I have been trying at this stupid problem all day. It was on a test I took, but my whole class couldn't figure out any of the extended response so he let us take it home. For this problem, I kept messing aroudn with the potential energy (mgh) and kinetic energy ((1/2)mv^2) formula but I keep getting really weird answers. I also used the W=energy final - energy initial formulas but that seemed like much of a stretch, and I'm so close to giving up that my eyes are burning but I think that is the point of physics. Any hint or explanation, not an answer, would be appreciated.

 

[fargoth]

post your equations, let's see why you get "weird answers".

i think anything beyond use mgh, $$\frac{mv^2 }{2}$$ and $$W=U_{initial}-U_{final}$$ will be just solving the problem for you...

 

[saturdaykate]

Well, for part 1, I thought that I would use
(MGHf+(1/2)MVf^2)-(MGHi+(1/20MFi^2)
Then, assuming the block starts at rest, you would get
((2kg)(9.8m/s2)(0m)+(1/2)(2kg)(Vf^2))-((2kg)(9.8m/s2)(6m)+(1/2)(2kg)(0m/s))
But what do I set that equal to? I am just completely lost. My teacher is under review and about to lose his tenure but I still can't bear failing his class. I just need a few pointers. Anything.

 

[fargoth]

well, $$U_{final}-U_{initial}$$ equals the energy gained by the system. (and - sign means it lost energy)

did the system in your question gained\lost any energy?

 

[saturdaykate]

Is the work equal to the kinetic energy added to the potential energy?

 

[saturdaykate]

oh wait, work is equal to force times displacement, right? so would i just set that whole mess equal to (2kg)(9.8m/s2)(6m) --- (the potential energy)?

 

[saturdaykate]

All the information that I have on the problem was given to you in the header. If you are asking me, I would guess that it lost energy to friction?

 

[fargoth]

no, kinetic energy + potential energy is not work.
its the total energy of the system (i called it U).
work is the energy difference between the initial and final states.

 

[saturdaykate]

so, is using the U equation ( I think my teacher called it the "energy final-energy initial" formula?) going to find me the initial velocity? I AM SO LOST.

 

[fargoth]

1) Find the value of the velocity when the block is at the bottom of the plane assuming no friction.

2) With friction present, the final velocity is only 7.0 m/x at the bottom of the inclined plane. Find work done against friction.

in the first case you did not have friction - did you lose any energy?
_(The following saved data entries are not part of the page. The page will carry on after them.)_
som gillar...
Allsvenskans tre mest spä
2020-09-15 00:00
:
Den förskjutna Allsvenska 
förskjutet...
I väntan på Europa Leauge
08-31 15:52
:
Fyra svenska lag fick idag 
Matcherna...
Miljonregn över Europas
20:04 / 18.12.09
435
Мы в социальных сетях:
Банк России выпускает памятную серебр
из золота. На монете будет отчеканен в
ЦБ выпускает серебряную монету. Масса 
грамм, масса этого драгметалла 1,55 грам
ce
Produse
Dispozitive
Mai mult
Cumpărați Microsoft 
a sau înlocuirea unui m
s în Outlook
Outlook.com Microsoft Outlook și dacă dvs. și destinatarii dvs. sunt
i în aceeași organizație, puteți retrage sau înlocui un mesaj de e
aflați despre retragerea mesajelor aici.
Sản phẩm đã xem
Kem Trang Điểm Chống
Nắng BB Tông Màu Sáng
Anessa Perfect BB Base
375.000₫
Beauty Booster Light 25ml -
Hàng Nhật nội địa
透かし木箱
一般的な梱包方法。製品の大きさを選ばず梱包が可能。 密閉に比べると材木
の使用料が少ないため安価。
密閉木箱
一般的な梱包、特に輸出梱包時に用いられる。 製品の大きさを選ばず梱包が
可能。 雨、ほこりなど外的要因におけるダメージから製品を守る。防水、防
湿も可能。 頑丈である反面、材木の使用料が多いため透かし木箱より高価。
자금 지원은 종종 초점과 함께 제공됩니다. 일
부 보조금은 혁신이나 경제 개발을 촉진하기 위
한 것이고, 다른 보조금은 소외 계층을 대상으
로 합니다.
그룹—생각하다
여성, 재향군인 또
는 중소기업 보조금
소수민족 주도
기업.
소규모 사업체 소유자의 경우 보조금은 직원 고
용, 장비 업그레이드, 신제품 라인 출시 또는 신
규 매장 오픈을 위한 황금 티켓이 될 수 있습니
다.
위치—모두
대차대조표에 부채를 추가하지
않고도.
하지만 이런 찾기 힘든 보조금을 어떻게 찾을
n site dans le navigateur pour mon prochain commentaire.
you solved something much like the second question on a different thread you started...

 

[saturdaykate]

Okay, so I think I understand question 2. Question one: I did not lose any energy. So... that would mean that my energy at the beginning of the slide would equal that at the end of the slide? So would I set potential energy and kinetic energy equal to each other?

 

[saturdaykate]

actually
I just took the square root of 2*g*h (rad2(9.8)(6)) and got 10.8444m/s. This is because, like you were trying to tell me I think, that it is not changing in energy? It is conservative, right?

 

[fargoth]

you got it right

 

[saturdaykate]

Thank God! And thank you for your help! I won't even ask you for help on the third part, I think I'll just leave it blank, but thanks for your help...